Task material ▸
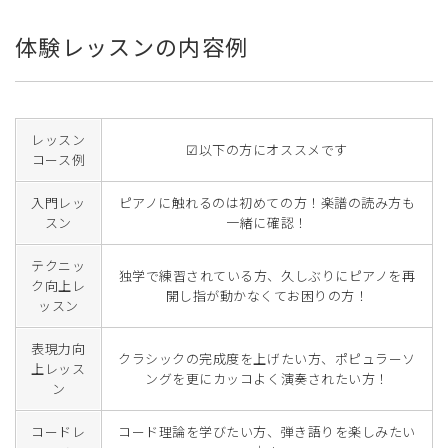
体験レッスンの内容例
レッスン
☑以下の方にオススメです
コース例
入門レッ
ピアノに触れるのは初めての方！楽譜の読み方も
スン
一緒に確認！
テクニッ
独学で練習されている方、久しぶりにピアノを再
ク向上レ
開し指が動かなくてお困りの方！
ッスン
表現力向
クラシックの完成度を上げたい方、ポピュラーソ
上レッス
ングを更にカッコよく演奏されたい方！
ン
コードレ
コード理論を学びたい方、弾き語りを楽しみたい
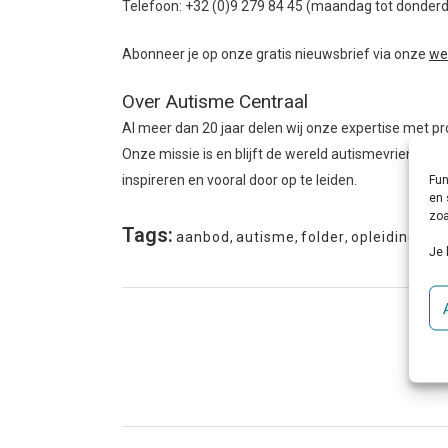
Telefoon: +32 (0)9 279 84 45 (maandag tot donderd
Abonneer je op onze gratis nieuwsbrief via onze
we
Over Autisme Centraal
Al meer dan 20 jaar delen wij onze expertise met 
Onze missie is en blijft de wereld autismevriendeli
inspireren en vooral door op te leiden.
Fun
en 
zoa
Tags:
aanbod
,
autisme
,
folder
,
opleiding
Je 
Sh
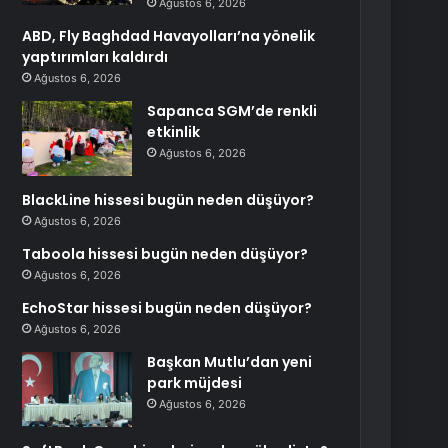
Ağustos 6, 2026
ABD, Fly Baghdad Havayolları’na yönelik
yaptırımları kaldırdı
Ağustos 6, 2026
Sapanca SGM’de renkli
etkinlik
Ağustos 6, 2026
BlackLine hissesi bugün neden düşüyor?
Ağustos 6, 2026
Taboola hissesi bugün neden düşüyor?
Ağustos 6, 2026
EchoStar hissesi bugün neden düşüyor?
Ağustos 6, 2026
Başkan Mutlu’dan yeni
park müjdesi
Ağustos 6, 2026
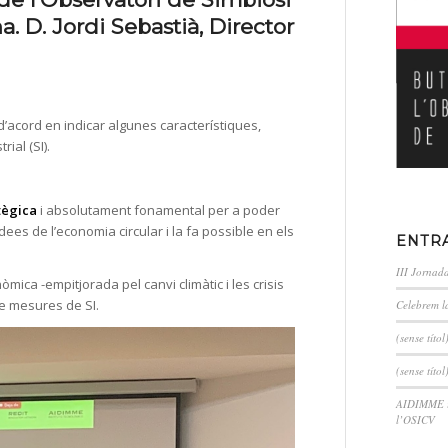
. D. Jordi Sebastià, Director
d’acord en indicar algunes característiques,
ial (SI).
tègica
i absolutament fonamental per a poder
dees de l’economia circular i la fa possible en els
ENTR
III Jornad
mica -empitjorada pel canvi climàtic i les crisis
de mesures de SI.
Celebrem l
(sense títol
(sense títol
AIDIMME im
l’OSICV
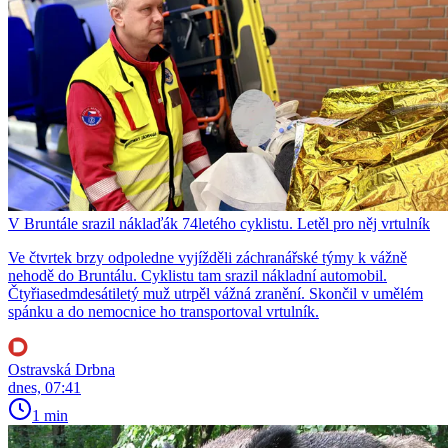
V Bruntále srazil náklaďák 74letého cyklistu. Letěl pro něj vrtulník
Ve čtvrtek brzy odpoledne vyjížděli záchranářské týmy k vážně
nehodě do Bruntálu. Cyklistu tam srazil nákladní automobil.
Čtyřiasedmdesátiletý muž utrpěl vážná zranění. Skončil v umělém
spánku a do nemocnice ho transportoval vrtulník.
Ostravská Drbna
dnes, 07:41
1 min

Work required ▸ Be exact. Write out all the entries and omit the pictures.

Reply to the exercise ▸
体験レッスンの内容例
レッスン
☑以下の方にオススメです
コース例
入門レッ
ピアノに触れるのは初めての方！楽譜の読み方も
スン
一緒に確認！
テクニッ
独学で練習されている方、久しぶりにピアノを再
ク向上レ
開し指が動かなくてお困りの方！
ッスン
表現力向
クラシックの完成度を上げたい方、ポピュラーソ
上レッス
ングを更にカッコよく演奏されたい方！
ン
コードレ
コード理論を学びたい方、弾き語りを楽しみたい
Telefoon: +32 (0)9 279 84 45 (maandag tot donderd
Abonneer je op onze gratis nieuwsbrief via onze
we
Over Autisme Centraal
Al meer dan 20 jaar delen wij onze expertise met 
Onze missie is en blijft de wereld autismevriendeli
inspireren en vooral door op te leiden.
Fun
en 
zoa
Tags:
aanbod
,
autisme
,
folder
,
opleiding
Je 
Sh
Ağustos 6, 2026
ABD, Fly Baghdad Havayolları’na yönelik
yaptırımları kaldırdı
Ağustos 6, 2026
Sapanca SGM’de renkli
etkinlik
Ağustos 6, 2026
BlackLine hissesi bugün neden düşüyor?
Ağustos 6, 2026
Taboola hissesi bugün neden düşüyor?
Ağustos 6, 2026
EchoStar hissesi bugün neden düşüyor?
Ağustos 6, 2026
Başkan Mutlu’dan yeni
park müjdesi
Ağustos 6, 2026
. D. Jordi Sebastià, Director
d’acord en indicar algunes característiques,
ial (SI).
tègica
i absolutament fonamental per a poder
dees de l’economia circular i la fa possible en els
ENTR
III Jornad
mica -empitjorada pel canvi climàtic i les crisis
de mesures de SI.
Celebrem l
(sense títol
(sense títol
AIDIMME im
l’OSICV
V Bruntále srazil náklaďák 74letého cyklistu. Letěl pro něj vrtulník
Ve čtvrtek brzy odpoledne vyjížděli záchranářské týmy k vážně
nehodě do Bruntálu. Cyklistu tam srazil nákladní automobil.
Čtyřiasedmdesátiletý muž utrpěl vážná zranění. Skončil v umělém
spánku a do nemocnice ho transportoval vrtulník.
Ostravská Drbna
dnes, 07:41
1 min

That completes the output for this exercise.